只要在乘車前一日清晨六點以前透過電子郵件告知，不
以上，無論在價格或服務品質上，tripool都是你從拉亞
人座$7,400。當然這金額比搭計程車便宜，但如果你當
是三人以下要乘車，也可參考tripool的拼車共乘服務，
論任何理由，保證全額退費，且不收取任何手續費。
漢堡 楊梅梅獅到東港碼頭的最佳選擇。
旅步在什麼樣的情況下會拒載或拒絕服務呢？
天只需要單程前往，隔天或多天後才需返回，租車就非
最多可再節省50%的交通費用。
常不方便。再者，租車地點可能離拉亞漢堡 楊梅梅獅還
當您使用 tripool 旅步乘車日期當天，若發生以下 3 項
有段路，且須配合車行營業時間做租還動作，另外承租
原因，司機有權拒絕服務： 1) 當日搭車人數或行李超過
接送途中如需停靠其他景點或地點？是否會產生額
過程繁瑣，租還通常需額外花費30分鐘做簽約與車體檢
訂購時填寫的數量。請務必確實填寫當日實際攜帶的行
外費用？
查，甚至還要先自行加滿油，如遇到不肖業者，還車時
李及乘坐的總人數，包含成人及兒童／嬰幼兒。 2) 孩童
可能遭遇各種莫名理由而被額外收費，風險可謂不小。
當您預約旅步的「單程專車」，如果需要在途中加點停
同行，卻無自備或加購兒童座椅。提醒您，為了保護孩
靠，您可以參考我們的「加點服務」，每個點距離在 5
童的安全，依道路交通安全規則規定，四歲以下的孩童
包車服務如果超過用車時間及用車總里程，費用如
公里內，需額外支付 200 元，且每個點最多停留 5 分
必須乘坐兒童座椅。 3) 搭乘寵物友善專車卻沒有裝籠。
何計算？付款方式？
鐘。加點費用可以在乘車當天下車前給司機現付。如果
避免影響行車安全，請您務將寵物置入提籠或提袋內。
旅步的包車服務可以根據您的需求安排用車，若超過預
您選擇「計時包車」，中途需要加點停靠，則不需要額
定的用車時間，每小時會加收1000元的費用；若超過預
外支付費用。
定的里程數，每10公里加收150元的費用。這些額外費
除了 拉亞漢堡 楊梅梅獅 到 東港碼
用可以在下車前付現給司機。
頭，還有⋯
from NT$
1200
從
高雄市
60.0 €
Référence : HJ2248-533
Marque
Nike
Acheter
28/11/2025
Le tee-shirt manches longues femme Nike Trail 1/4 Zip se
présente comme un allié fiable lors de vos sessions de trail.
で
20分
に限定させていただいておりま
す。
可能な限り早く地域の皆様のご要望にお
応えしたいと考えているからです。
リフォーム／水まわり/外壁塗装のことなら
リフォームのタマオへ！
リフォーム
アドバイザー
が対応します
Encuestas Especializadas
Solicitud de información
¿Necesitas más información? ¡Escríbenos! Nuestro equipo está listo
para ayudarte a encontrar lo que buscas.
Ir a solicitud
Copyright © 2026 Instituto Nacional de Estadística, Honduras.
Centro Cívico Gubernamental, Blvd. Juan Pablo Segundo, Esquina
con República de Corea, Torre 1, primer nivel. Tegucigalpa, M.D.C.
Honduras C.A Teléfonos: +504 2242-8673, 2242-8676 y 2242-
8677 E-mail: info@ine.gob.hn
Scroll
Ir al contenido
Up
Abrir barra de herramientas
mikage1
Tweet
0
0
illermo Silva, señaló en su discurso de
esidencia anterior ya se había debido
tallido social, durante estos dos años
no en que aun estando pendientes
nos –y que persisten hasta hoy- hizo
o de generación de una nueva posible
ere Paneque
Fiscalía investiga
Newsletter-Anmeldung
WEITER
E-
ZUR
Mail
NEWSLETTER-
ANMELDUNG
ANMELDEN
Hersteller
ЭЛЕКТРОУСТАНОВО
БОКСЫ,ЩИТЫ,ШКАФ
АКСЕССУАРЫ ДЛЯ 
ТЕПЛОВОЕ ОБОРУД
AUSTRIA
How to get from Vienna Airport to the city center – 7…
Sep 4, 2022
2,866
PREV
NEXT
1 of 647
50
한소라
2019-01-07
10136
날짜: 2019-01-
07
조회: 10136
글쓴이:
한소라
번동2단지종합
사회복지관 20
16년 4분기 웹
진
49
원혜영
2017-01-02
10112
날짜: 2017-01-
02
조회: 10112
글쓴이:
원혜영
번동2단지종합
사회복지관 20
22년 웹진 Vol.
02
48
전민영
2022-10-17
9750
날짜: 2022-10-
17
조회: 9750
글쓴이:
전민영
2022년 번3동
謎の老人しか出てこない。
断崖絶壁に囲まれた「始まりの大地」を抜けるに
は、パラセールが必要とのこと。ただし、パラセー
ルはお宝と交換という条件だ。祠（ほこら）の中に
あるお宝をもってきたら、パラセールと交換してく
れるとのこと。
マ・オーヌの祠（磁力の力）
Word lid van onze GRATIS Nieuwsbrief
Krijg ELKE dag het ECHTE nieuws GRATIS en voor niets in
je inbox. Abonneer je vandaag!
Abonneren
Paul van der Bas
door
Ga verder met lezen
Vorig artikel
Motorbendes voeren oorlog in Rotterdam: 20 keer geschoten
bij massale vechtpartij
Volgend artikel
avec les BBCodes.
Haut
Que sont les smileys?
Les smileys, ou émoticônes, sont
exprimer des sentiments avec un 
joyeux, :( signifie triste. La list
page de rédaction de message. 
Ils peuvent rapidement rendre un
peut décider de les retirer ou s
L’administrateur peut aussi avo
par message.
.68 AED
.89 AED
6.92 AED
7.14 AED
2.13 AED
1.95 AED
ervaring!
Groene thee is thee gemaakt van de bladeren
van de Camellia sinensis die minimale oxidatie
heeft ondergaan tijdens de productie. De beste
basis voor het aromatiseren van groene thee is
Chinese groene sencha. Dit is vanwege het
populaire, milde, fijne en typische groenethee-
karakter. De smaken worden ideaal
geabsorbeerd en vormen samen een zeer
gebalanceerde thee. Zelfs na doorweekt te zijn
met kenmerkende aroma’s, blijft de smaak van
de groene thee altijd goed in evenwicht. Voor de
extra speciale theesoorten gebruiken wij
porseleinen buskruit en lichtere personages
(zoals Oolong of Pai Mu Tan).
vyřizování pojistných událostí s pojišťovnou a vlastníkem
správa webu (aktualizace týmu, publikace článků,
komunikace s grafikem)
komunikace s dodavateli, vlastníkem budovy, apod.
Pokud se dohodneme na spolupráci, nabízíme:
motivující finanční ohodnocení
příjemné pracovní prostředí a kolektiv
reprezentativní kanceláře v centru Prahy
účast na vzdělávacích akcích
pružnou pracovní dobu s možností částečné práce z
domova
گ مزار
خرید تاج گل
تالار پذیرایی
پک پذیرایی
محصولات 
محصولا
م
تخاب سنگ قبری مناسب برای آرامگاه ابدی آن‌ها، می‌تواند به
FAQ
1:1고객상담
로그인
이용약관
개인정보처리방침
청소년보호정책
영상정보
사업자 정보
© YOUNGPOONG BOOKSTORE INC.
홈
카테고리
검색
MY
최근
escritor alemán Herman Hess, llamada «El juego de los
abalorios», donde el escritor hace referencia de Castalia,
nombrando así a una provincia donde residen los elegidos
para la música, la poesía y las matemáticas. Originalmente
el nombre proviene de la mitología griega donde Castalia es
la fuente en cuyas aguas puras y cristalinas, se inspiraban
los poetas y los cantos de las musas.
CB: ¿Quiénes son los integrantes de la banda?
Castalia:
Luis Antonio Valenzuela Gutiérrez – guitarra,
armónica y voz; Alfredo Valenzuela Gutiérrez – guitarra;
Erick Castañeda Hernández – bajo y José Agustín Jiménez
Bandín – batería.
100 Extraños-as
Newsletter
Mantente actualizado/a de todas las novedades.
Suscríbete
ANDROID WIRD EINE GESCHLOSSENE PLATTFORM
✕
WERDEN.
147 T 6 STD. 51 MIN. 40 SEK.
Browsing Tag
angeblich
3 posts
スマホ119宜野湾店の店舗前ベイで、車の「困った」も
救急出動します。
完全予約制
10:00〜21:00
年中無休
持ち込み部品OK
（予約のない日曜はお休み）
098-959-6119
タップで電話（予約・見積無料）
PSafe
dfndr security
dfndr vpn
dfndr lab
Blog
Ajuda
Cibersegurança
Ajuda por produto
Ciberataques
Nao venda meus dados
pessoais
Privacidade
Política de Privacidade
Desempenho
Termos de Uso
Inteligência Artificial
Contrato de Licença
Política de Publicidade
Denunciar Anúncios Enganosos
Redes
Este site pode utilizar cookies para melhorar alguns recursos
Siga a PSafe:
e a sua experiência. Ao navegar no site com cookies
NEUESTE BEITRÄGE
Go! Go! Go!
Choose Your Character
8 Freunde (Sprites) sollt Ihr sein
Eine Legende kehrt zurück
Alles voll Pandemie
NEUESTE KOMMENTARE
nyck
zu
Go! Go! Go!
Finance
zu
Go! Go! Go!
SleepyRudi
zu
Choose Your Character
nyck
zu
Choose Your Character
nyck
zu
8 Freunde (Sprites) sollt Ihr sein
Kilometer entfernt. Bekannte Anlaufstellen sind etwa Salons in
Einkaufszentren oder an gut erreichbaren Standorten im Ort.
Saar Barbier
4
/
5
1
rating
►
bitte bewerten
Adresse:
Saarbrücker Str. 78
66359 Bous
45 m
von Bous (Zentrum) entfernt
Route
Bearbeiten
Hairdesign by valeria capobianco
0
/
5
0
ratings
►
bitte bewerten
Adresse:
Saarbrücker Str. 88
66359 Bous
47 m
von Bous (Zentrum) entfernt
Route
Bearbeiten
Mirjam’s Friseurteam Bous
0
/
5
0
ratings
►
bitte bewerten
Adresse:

········

Work to complete — Reproduce each line in the listing above that mentions the string "from".

Answer box —
from NT$
How to get from Vienna Airport to the city center – 7…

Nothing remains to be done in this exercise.